== Task brief ==
Please give the number of lines in the entries below that hold "list", with no other words.

[Collection entries]
· · · · ·

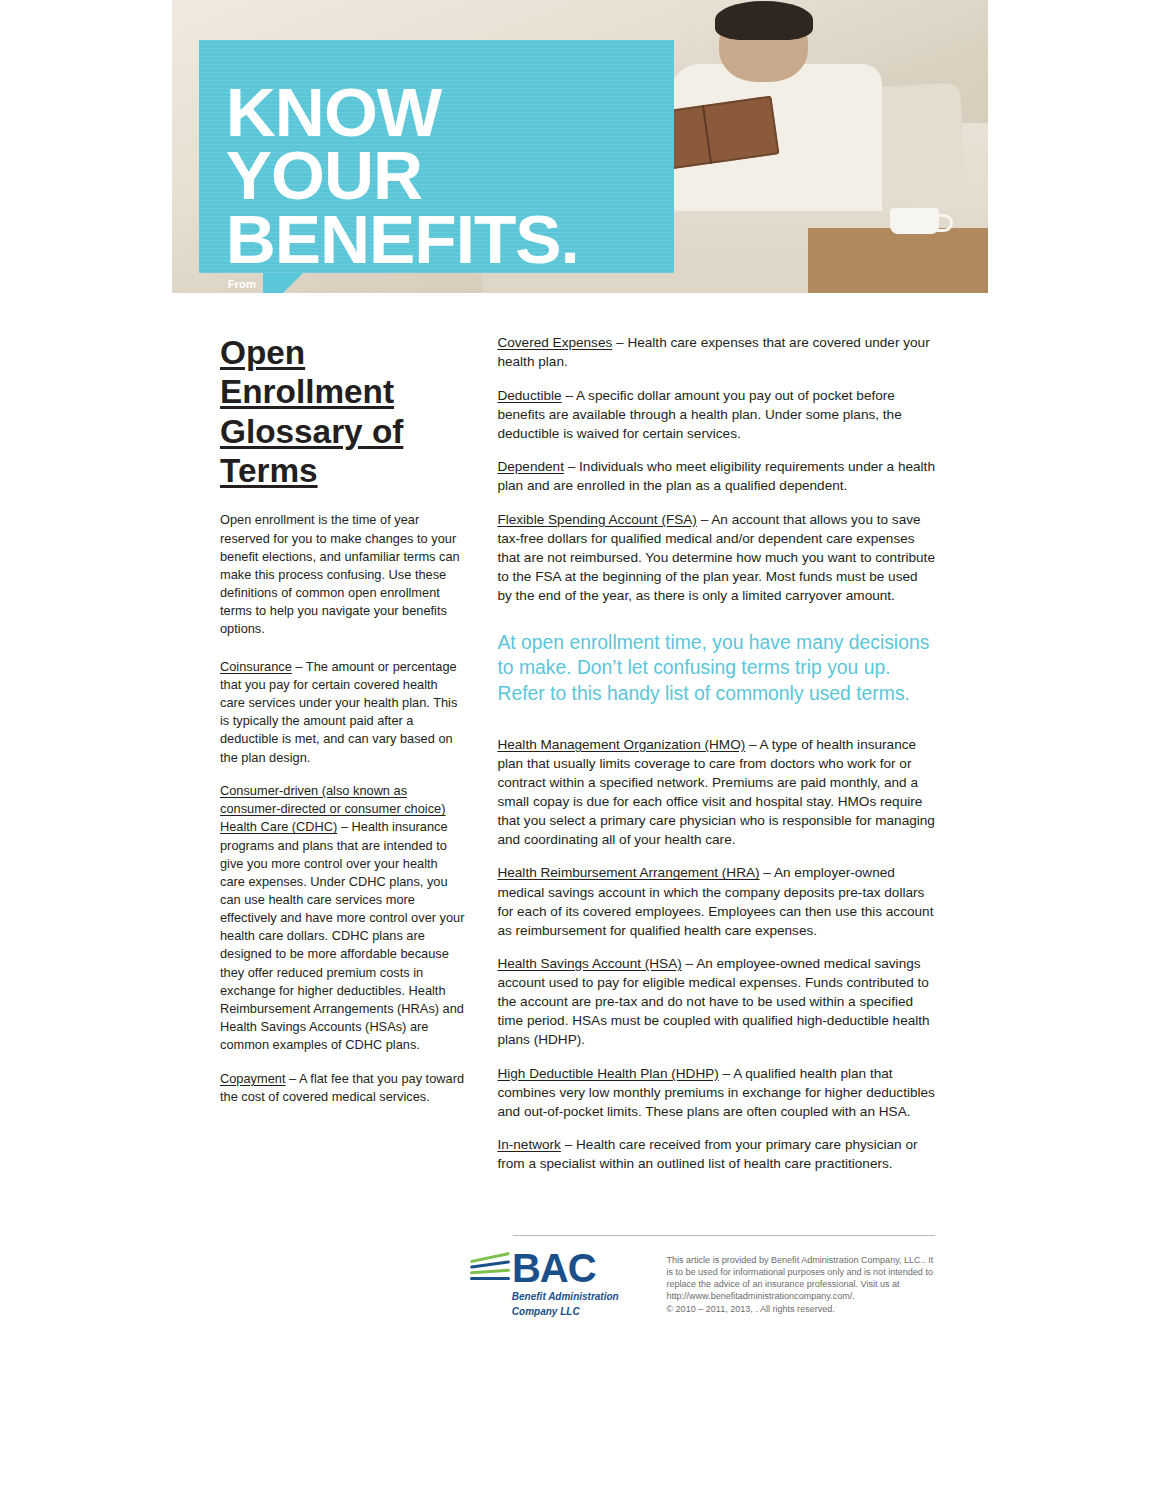KNOW
YOUR
BENEFITS.
From
Open Enrollment Glossary of Terms
Open enrollment is the time of year reserved for you to make changes to your benefit elections, and unfamiliar terms can make this process confusing. Use these definitions of common open enrollment terms to help you navigate your benefits options.
Coinsurance – The amount or percentage that you pay for certain covered health care services under your health plan. This is typically the amount paid after a deductible is met, and can vary based on the plan design.
Consumer-driven (also known as consumer-directed or consumer choice) Health Care (CDHC) – Health insurance programs and plans that are intended to give you more control over your health care expenses. Under CDHC plans, you can use health care services more effectively and have more control over your health care dollars. CDHC plans are designed to be more affordable because they offer reduced premium costs in exchange for higher deductibles. Health Reimbursement Arrangements (HRAs) and Health Savings Accounts (HSAs) are common examples of CDHC plans.
Copayment – A flat fee that you pay toward the cost of covered medical services.
Covered Expenses – Health care expenses that are covered under your health plan.
Deductible – A specific dollar amount you pay out of pocket before benefits are available through a health plan. Under some plans, the deductible is waived for certain services.
Dependent – Individuals who meet eligibility requirements under a health plan and are enrolled in the plan as a qualified dependent.
Flexible Spending Account (FSA) – An account that allows you to save tax-free dollars for qualified medical and/or dependent care expenses that are not reimbursed. You determine how much you want to contribute to the FSA at the beginning of the plan year. Most funds must be used by the end of the year, as there is only a limited carryover amount.
At open enrollment time, you have many decisions to make. Don’t let confusing terms trip you up. Refer to this handy list of commonly used terms.
Health Management Organization (HMO) – A type of health insurance plan that usually limits coverage to care from doctors who work for or contract within a specified network. Premiums are paid monthly, and a small copay is due for each office visit and hospital stay. HMOs require that you select a primary care physician who is responsible for managing and coordinating all of your health care.
Health Reimbursement Arrangement (HRA) – An employer-owned medical savings account in which the company deposits pre-tax dollars for each of its covered employees. Employees can then use this account as reimbursement for qualified health care expenses.
Health Savings Account (HSA) – An employee-owned medical savings account used to pay for eligible medical expenses. Funds contributed to the account are pre-tax and do not have to be used within a specified time period. HSAs must be coupled with qualified high-deductible health plans (HDHP).
High Deductible Health Plan (HDHP) – A qualified health plan that combines very low monthly premiums in exchange for higher deductibles and out-of-pocket limits. These plans are often coupled with an HSA.
In-network – Health care received from your primary care physician or from a specialist within an outlined list of health care practitioners.
BAC
Benefit Administration Company LLC
This article is provided by Benefit Administration Company, LLC.. It is to be used for informational purposes only and is not intended to replace the advice of an insurance professional. Visit us at http://www.benefitadministrationcompany.com/.
© 2010 – 2011, 2013, . All rights reserved.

· · · · ·

== Written answer ==
2